She spoke carelessly, and we took the incident as little to heart. Passing through the hall, awhile later, I espied my maid Ellen, who had lived with me for five years, whispering with a mulatto woman in a corner. They fell apart at seeing me, and Ellen followed me to the sitting-room.

“Rhoda was saying that the colored people think what happened last night was a warnin’,” she observed, with affected lightness. “They are awful superstitious, ma’am, ain’t they?”

“Very superstitious and very ignorant!” I returned, severely.

The trifling episode was gone, like a vapor passing from a mirror, before my brother Herbert appeared. He had arisen at daybreak, driven to Petersburg, and taken there the train to Richmond, arriving by nine o’clock.

At the same hour our father reached his office. I have heard the story of his walk down-town so minutely described that I can trace each step.

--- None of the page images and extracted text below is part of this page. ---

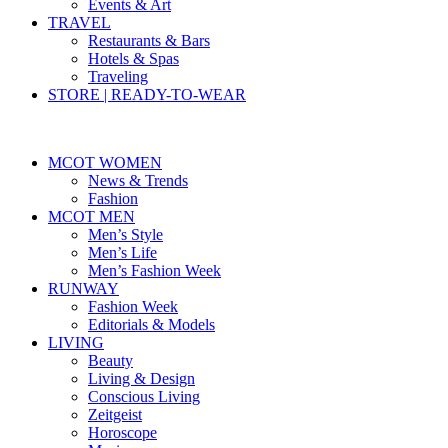
Events & Art
TRAVEL
Restaurants & Bars
Hotels & Spas
Traveling
STORE | READY-TO-WEAR
MCOT WOMEN
News & Trends
Fashion
MCOT MEN
Men’s Style
Men’s Life
Men’s Fashion Week
RUNWAY
Fashion Week
Editorials & Models
LIVING
Beauty
Living & Design
Conscious Living
Zeitgeist
Horoscope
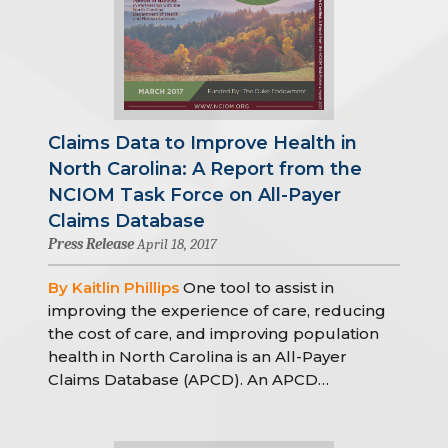
Claims Data to Improve Health in
North Carolina: A Report from the
NCIOM Task Force on All-Payer
Claims Database
Press Release
April 18, 2017
By Kaitlin Phillips
One tool to assist in
improving the experience of care, reducing
the cost of care, and improving population
health in North Carolina is an All-Payer
Claims Database (APCD). An APCD…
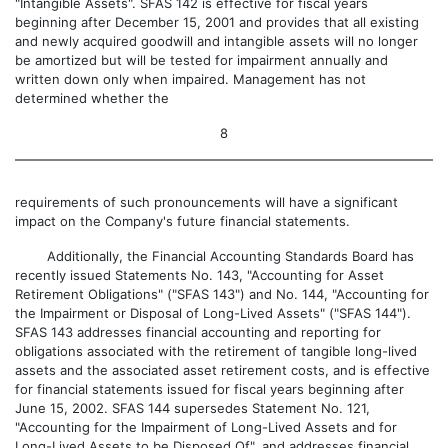
"Intangible Assets". SFAS 142 is effective for fiscal years
beginning after December 15, 2001 and provides that all existing
and newly acquired goodwill and intangible assets will no longer
be amortized but will be tested for impairment annually and
written down only when impaired. Management has not
determined whether the
8
requirements of such pronouncements will have a significant
impact on the Company's future financial statements.
Additionally, the Financial Accounting Standards Board has
recently issued Statements No. 143, "Accounting for Asset
Retirement Obligations" ("SFAS 143") and No. 144, "Accounting for
the Impairment or Disposal of Long-Lived Assets" ("SFAS 144").
SFAS 143 addresses financial accounting and reporting for
obligations associated with the retirement of tangible long-lived
assets and the associated asset retirement costs, and is effective
for financial statements issued for fiscal years beginning after
June 15, 2002. SFAS 144 supersedes Statement No. 121,
"Accounting for the Impairment of Long-Lived Assets and for
Long-Lived Assets to be Disposed Of", and addresses financial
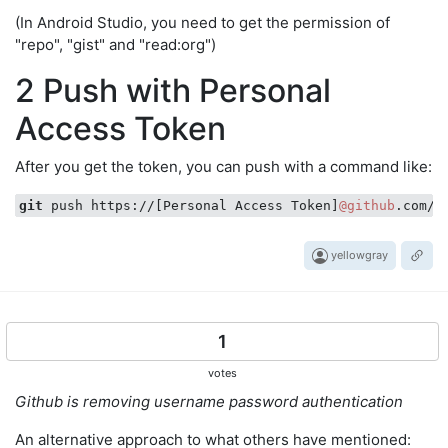
(In Android Studio, you need to get the permission of
"repo", "gist" and "read:org")
2 Push with Personal
Access Token
After you get the token, you can push with a command like:
git
 push https://[Personal Access Token]
@github
yellowgray
1
votes
Github is removing username password authentication
An alternative approach to what others have mentioned:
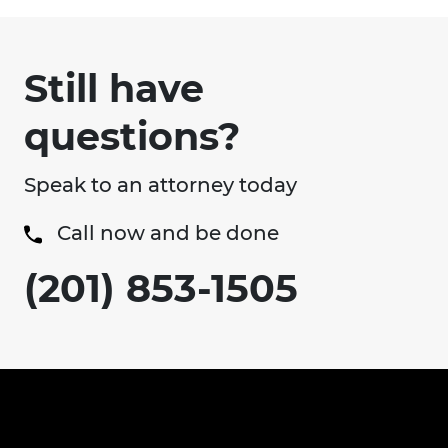
Still have
questions?
Speak to an attorney today
Call now and be done
(201) 853-1505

It was more than a mile from his house to the office. There were no street-cars or omnibuses in the city, at that time. Sometimes he drove to his place of business; sometimes he rode on horseback. Generally, he chose to walk. He was a fine horseman and a fearless driver, from his youth up. At sixty-eight he carried himself as erect as at thirty, and made less of tramping miles in all weathers than men of half his age thought of pacing a dozen squares on a sunny day. As he had reminded his wife, in excusing his hurried breakfast, there were errands, many and important, to be looked after. He stopped at Pizzini’s, the noted confectioner of the town, to interview that dignitary in person, anent a cake of noble proportions and brave with ornate icing—Christmas fruit-cake—of Pizzini’s own composition, for which the order was given a week ago. To the man of sweets he said that nothing must hinder the delivery of the cake beyond that evening.

“We are planning a royal, old-fashioned family Christmas,” he subjoined, “and there must be no disappointments.”

The evergreens were ordered as stringently. Two cart-loads, as he had said, and two more Christmas-trees, in case one was not satisfactory. “There must be no disappointments.”

Not far from Pizzini’s he met Doctor Haxall, also “Christmasing.” The two silver-haired men shook hands, standing in the damp snow on the corner, and exchanged the compliments of the season.

“What has come to you?” queried the doctor, eying his friend curiously. “You are renewing your youth. You have the color, the step, and the eyes of a boy!”